WORK REQUEST: Pull every line out of the listing below and reproduce each one unchanged.

EXERCISE DATA:
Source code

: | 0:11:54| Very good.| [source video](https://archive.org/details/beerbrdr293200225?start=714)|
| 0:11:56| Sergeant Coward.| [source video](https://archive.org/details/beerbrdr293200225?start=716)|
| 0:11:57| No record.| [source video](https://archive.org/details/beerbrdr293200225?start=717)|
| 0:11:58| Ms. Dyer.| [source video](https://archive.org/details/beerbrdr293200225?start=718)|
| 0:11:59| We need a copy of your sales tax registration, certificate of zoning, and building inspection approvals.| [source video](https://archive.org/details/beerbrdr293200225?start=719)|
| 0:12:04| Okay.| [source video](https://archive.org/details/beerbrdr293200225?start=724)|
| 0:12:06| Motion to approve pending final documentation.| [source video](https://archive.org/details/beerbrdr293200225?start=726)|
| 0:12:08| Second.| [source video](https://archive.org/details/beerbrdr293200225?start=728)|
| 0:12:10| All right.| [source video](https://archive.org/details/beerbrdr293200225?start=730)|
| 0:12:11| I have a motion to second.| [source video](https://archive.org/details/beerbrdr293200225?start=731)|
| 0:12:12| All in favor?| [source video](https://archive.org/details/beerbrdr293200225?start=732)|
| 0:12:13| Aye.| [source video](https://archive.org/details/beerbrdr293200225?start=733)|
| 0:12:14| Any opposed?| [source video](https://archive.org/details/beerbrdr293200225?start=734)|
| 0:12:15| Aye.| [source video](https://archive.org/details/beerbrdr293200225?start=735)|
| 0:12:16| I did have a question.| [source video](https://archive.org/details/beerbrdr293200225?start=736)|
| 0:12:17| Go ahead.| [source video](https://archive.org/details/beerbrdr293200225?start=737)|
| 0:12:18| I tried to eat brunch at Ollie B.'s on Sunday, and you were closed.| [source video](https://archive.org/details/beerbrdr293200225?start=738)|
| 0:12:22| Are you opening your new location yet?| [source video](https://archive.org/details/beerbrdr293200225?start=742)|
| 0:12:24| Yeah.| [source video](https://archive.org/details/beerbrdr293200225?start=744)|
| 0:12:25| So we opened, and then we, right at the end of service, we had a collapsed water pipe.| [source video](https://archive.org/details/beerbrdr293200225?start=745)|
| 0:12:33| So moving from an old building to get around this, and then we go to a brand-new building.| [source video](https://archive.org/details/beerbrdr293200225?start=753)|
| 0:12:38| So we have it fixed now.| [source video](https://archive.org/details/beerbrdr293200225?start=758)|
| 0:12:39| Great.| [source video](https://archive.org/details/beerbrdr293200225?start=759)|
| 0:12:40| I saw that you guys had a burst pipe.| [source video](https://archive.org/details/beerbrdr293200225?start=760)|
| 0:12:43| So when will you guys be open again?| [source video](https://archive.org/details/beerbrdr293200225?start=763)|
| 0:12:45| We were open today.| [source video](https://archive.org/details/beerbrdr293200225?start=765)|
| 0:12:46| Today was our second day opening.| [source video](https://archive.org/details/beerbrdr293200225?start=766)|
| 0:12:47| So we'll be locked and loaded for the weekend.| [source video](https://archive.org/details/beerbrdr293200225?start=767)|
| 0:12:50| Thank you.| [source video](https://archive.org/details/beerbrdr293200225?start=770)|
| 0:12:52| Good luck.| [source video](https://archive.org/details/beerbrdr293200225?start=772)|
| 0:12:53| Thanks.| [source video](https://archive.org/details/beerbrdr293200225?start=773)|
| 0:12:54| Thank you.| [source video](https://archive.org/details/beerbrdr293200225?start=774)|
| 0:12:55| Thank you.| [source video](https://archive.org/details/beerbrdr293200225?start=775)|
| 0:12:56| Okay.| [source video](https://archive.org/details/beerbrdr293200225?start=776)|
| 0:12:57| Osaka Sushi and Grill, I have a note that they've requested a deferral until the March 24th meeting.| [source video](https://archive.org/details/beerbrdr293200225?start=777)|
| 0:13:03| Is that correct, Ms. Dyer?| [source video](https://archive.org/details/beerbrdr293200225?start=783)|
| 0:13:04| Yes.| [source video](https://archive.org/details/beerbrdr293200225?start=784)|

ANSWER BOX:
Source code

: | 0:11:54| Very good.| [source video](https://archive.org/details/beerbrdr293200225?start=714)|
| 0:11:56| Sergeant Coward.| [source video](https://archive.org/details/beerbrdr293200225?start=716)|
| 0:11:57| No record.| [source video](https://archive.org/details/beerbrdr293200225?start=717)|
| 0:11:58| Ms. Dyer.| [source video](https://archive.org/details/beerbrdr293200225?start=718)|
| 0:11:59| We need a copy of your sales tax registration, certificate of zoning, and building inspection approvals.| [source video](https://archive.org/details/beerbrdr293200225?start=719)|
| 0:12:04| Okay.| [source video](https://archive.org/details/beerbrdr293200225?start=724)|
| 0:12:06| Motion to approve pending final documentation.| [source video](https://archive.org/details/beerbrdr293200225?start=726)|
| 0:12:08| Second.| [source video](https://archive.org/details/beerbrdr293200225?start=728)|
| 0:12:10| All right.| [source video](https://archive.org/details/beerbrdr293200225?start=730)|
| 0:12:11| I have a motion to second.| [source video](https://archive.org/details/beerbrdr293200225?start=731)|
| 0:12:12| All in favor?| [source video](https://archive.org/details/beerbrdr293200225?start=732)|
| 0:12:13| Aye.| [source video](https://archive.org/details/beerbrdr293200225?start=733)|
| 0:12:14| Any opposed?| [source video](https://archive.org/details/beerbrdr293200225?start=734)|
| 0:12:15| Aye.| [source video](https://archive.org/details/beerbrdr293200225?start=735)|
| 0:12:16| I did have a question.| [source video](https://archive.org/details/beerbrdr293200225?start=736)|
| 0:12:17| Go ahead.| [source video](https://archive.org/details/beerbrdr293200225?start=737)|
| 0:12:18| I tried to eat brunch at Ollie B.'s on Sunday, and you were closed.| [source video](https://archive.org/details/beerbrdr293200225?start=738)|
| 0:12:22| Are you opening your new location yet?| [source video](https://archive.org/details/beerbrdr293200225?start=742)|
| 0:12:24| Yeah.| [source video](https://archive.org/details/beerbrdr293200225?start=744)|
| 0:12:25| So we opened, and then we, right at the end of service, we had a collapsed water pipe.| [source video](https://archive.org/details/beerbrdr293200225?start=745)|
| 0:12:33| So moving from an old building to get around this, and then we go to a brand-new building.| [source video](https://archive.org/details/beerbrdr293200225?start=753)|
| 0:12:38| So we have it fixed now.| [source video](https://archive.org/details/beerbrdr293200225?start=758)|
| 0:12:39| Great.| [source video](https://archive.org/details/beerbrdr293200225?start=759)|
| 0:12:40| I saw that you guys had a burst pipe.| [source video](https://archive.org/details/beerbrdr293200225?start=760)|
| 0:12:43| So when will you guys be open again?| [source video](https://archive.org/details/beerbrdr293200225?start=763)|
| 0:12:45| We were open today.| [source video](https://archive.org/details/beerbrdr293200225?start=765)|
| 0:12:46| Today was our second day opening.| [source video](https://archive.org/details/beerbrdr293200225?start=766)|
| 0:12:47| So we'll be locked and loaded for the weekend.| [source video](https://archive.org/details/beerbrdr293200225?start=767)|
| 0:12:50| Thank you.| [source video](https://archive.org/details/beerbrdr293200225?start=770)|
| 0:12:52| Good luck.| [source video](https://archive.org/details/beerbrdr293200225?start=772)|
| 0:12:53| Thanks.| [source video](https://archive.org/details/beerbrdr293200225?start=773)|
| 0:12:54| Thank you.| [source video](https://archive.org/details/beerbrdr293200225?start=774)|
| 0:12:55| Thank you.| [source video](https://archive.org/details/beerbrdr293200225?start=775)|
| 0:12:56| Okay.| [source video](https://archive.org/details/beerbrdr293200225?start=776)|
| 0:12:57| Osaka Sushi and Grill, I have a note that they've requested a deferral until the March 24th meeting.| [source video](https://archive.org/details/beerbrdr293200225?start=777)|
| 0:13:03| Is that correct, Ms. Dyer?| [source video](https://archive.org/details/beerbrdr293200225?start=783)|
| 0:13:04| Yes.| [source video](https://archive.org/details/beerbrdr293200225?start=784)|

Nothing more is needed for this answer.